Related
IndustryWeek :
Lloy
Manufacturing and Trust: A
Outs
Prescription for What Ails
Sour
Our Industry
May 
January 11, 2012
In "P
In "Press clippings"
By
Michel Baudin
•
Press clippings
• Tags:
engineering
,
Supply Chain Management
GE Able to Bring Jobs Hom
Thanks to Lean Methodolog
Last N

_ _ _ _

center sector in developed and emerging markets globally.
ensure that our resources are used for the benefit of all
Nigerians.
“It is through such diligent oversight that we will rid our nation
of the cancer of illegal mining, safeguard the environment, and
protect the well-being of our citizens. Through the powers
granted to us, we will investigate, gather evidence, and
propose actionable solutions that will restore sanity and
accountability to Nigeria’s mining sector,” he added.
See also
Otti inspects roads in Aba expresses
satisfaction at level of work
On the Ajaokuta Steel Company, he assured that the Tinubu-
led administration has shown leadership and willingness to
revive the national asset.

_ _ _ _

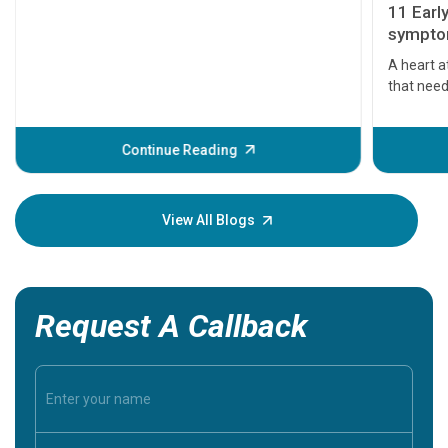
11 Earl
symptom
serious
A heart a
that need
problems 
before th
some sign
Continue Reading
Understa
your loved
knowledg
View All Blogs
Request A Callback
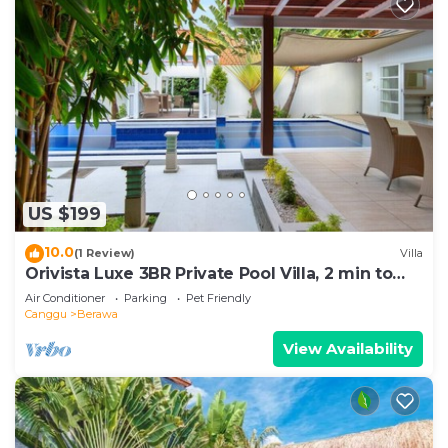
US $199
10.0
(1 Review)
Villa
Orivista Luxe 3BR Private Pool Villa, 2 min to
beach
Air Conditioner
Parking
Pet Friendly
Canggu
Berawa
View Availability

_ _ _ _

EXERCISE INSTRUCTIONS :: Scan the material above. Copy each line where "that" occurs.

ANSWER TO THE EXERCISE ::
ensure that our resources are used for the benefit of all
“It is through such diligent oversight that we will rid our nation
propose actionable solutions that will restore sanity and
On the Ajaokuta Steel Company, he assured that the Tinubu-
that need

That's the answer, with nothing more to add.